Spark MLlib 14 - praveenpoluri/Big-Data-Programing GitHub Wiki
Aim:
To implement classification algorithms Naive Baye's, Decision tree, Random forest, K-means clustering, Linear regression, Logistic regression on given different datasets given.
Introduction:
Apache Spark and Python for Big Data and Machine Learning Apache Spark is known as a fast, easy-to-use and general engine for big data processing that has built-in modules for streaming, SQL, Machine Learning (ML) and graph processing. ... Evaluating the machine learning model that you made.
Models:
- Machine Learning Library (MLlib)
- summary statistics. correlations. stratified sampling.

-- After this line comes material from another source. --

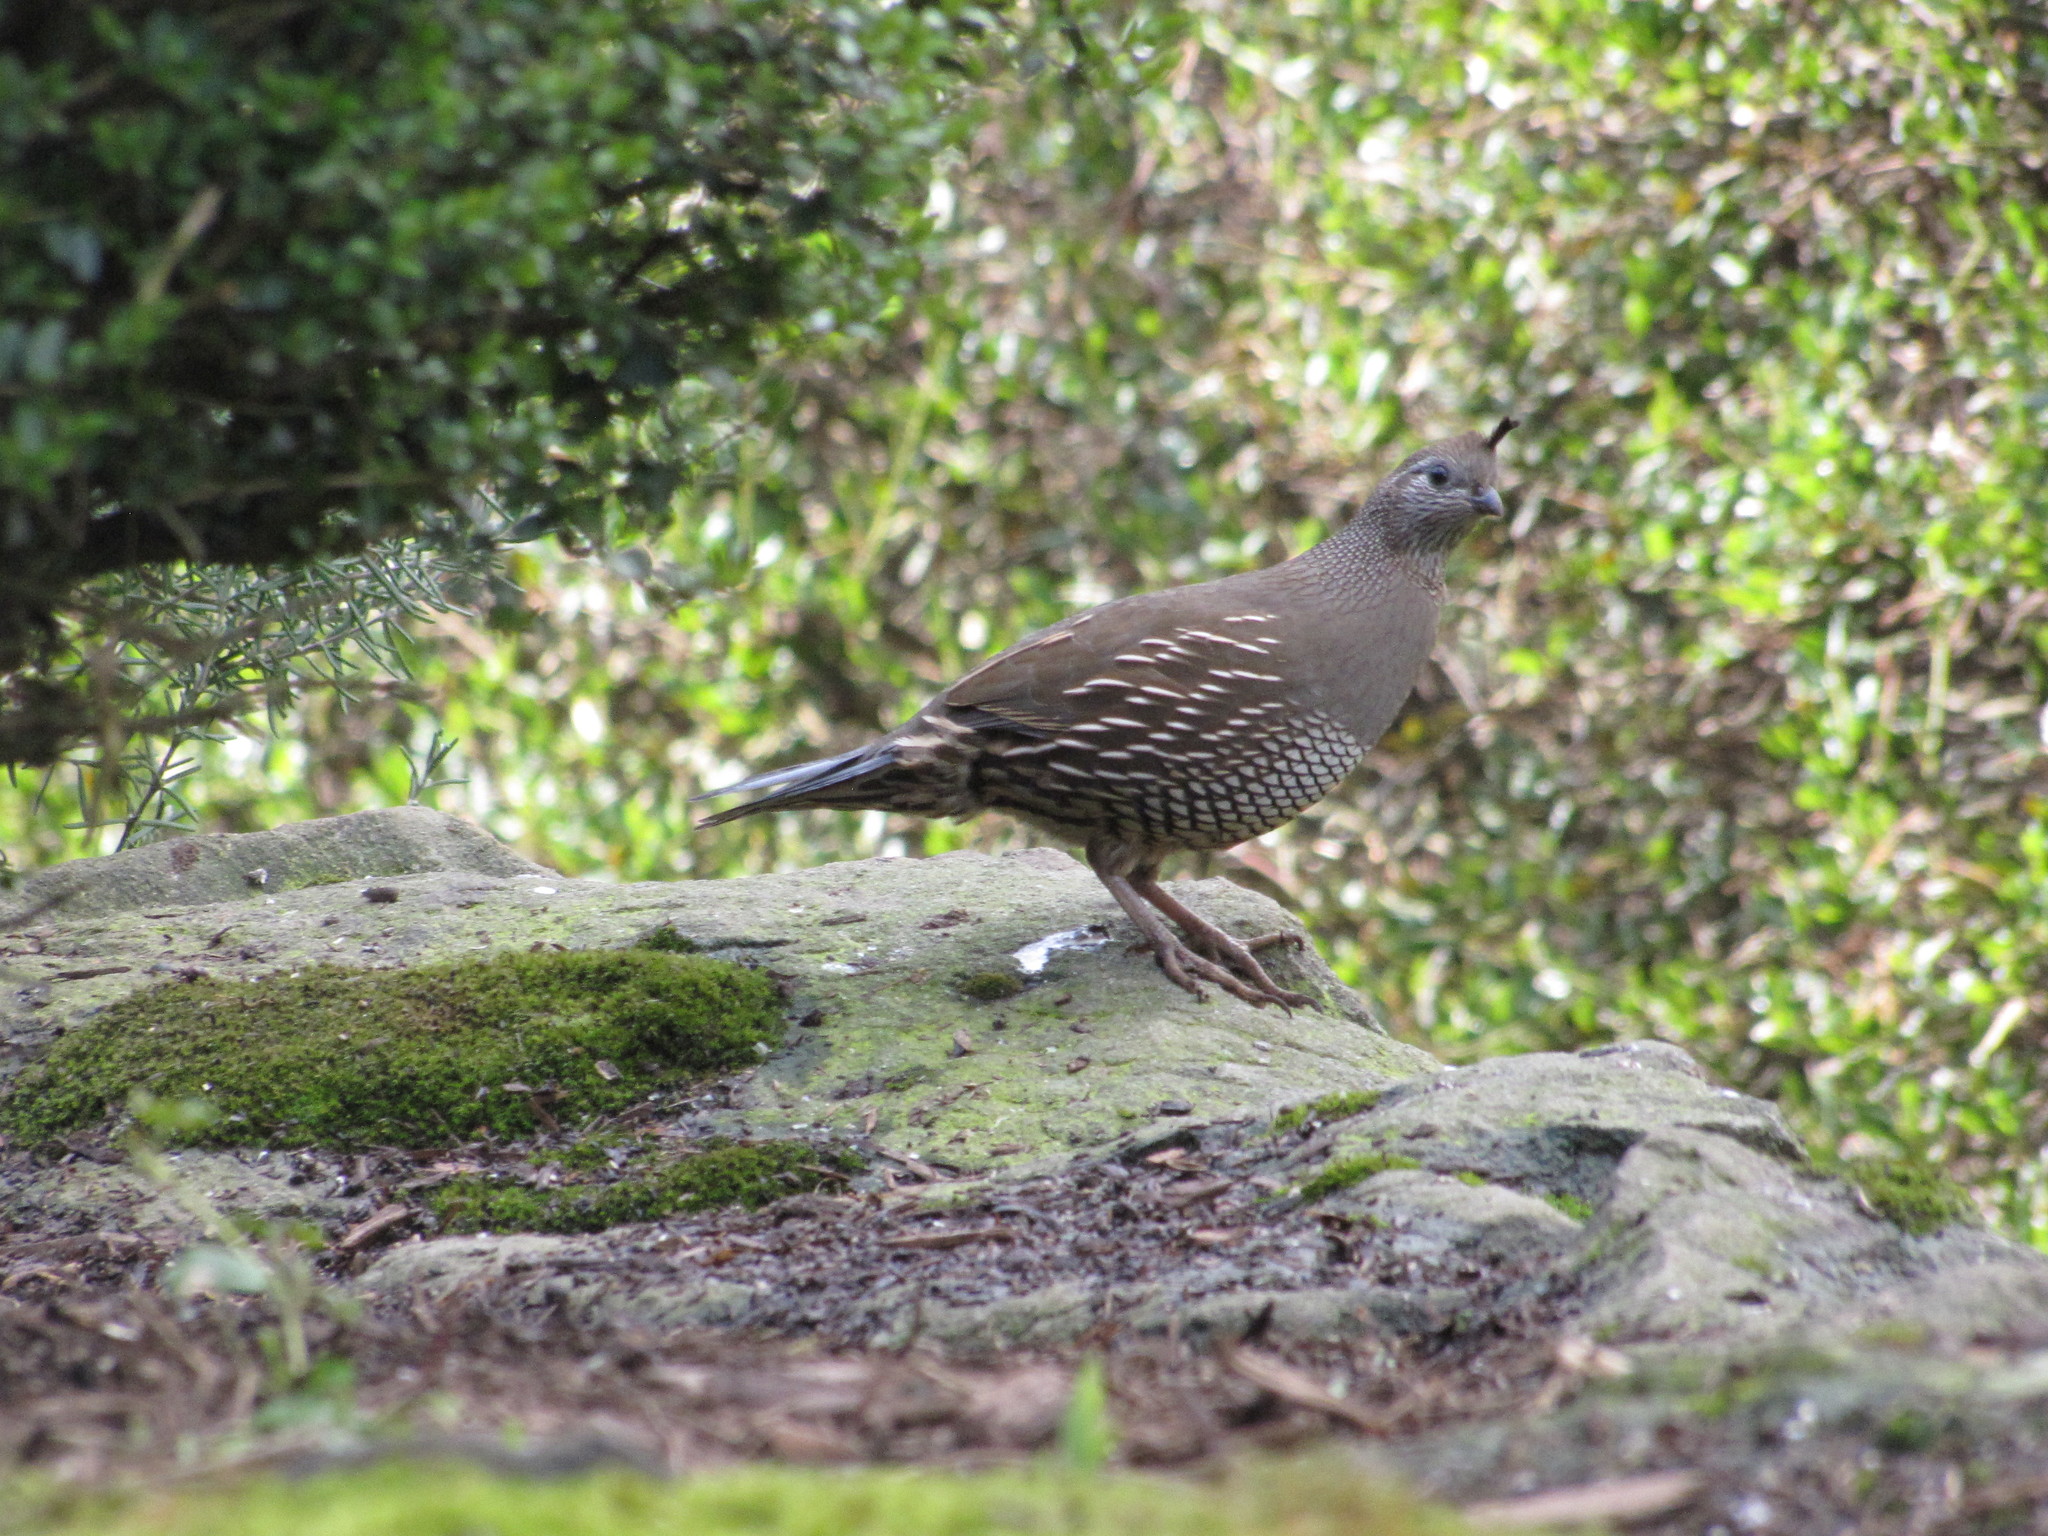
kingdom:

- linear models (SVMs, logistic regression, linear regression) decision trees. naive Bayes.
- alternating least squares (ALS)
- k-means.
- singular value decomposition (SVD) principal component analysis (PCA)
- stochastic gradient descent. limited-memory BFGS (L-BFGS)
Functions: Spark's goal is to make practical machine learning scalable and easy. At a high level, it provides tools such as: ML Algorithms: common learning algorithms such as classification, regression, clustering, and collaborative filtering. Featurization: feature extraction, transformation, dimensionality reduction, and selection.
Components used:
- Spark
- Python
- Jupyter notebooks.
- MLlib Libraries.
Implementation:
Task-1: Classification Algorithms:
1. Naive Bayes:
- Imported machine libraries for vector assembler, Naive Bayes and created Spark session, created a dataframe data using spark dataframe read API.
- Created headers for the dataframe, schema as shown below.
- Created labels for dataframe column 10 as shown:
- Created features column vector with columns [1,3,5,11,12] using vector assembler as shown:
- Split the data rows for train and test in 60-40 ratio as shown below:
- Created a naive bays model nb1, trained the model and using test data, calculated accuracy on the data, classified the data as either of two types(0 or 1) as shown in prediction column.
2. Decision tree:
- Created a decision tree model nb3 and fit the training data and using test data made prediction , calculated accuracy from prediction.
3. Random Forest:
- Created a random forest model with 100 trees and fit the model on training data, using test data made predictions, with predictions calculated accuracy.
Task-2: Clustering
1. K-Means:
- Imported K-means, all the MLlb libraries and created spark session , with the diabetic data csv file created a dataframe with selected number of coolumns, using assembler segregated features and columns, trained the k-means cluster fitted the data, calculated distance from each data point.
Task-3: Regression
1. Linear Regression:
- Imported Sparksession, linear regression, vector assembler and all the machine learning algorithms and created a sparksession.
- Loaded the data into dataframe using dataframe reader API and with selected columns.
- Created a feature column with vector assembler, created a Linear regression model with number of iterations as 10 and , regParam as 0.3.
- Fitted the model on training data, printed coefficients, intercepts for linear regression (i.e m and c for y=mx+c), summarized number of iterations, objective History, residuals and meansqaure error.
2. Logistic Regression:
- Imported Sparksession, logistic regression, vector assembler and all the machine learning algorithms and created a sparksession.
- Loaded the data into dataframe using dataframe reader API and with selected columns.
- Created dataframe and labels for the columns of dataframe created.
- Created a feature column with vector assembler, created a Linear regression model with number of iterations as 10 and , regParam as 0.3.
- fitted the model on trained data, calculated and printed coefficients and intercepts for the logistic regression model.
- Created multinomial coefficients, printed multinomial coefficients and mulinomial intercepts are calculated and printed them, area under ROC is calculated.
Limitations:
- No File Management System.
- No Real-Time Data Processing.
- Expensive.
- Small Files Issue.
- Latency.
- The lesser number of Algorithms
Conclusion:
- Implemented Classification algorithms, Clustering, Regression on given datasets.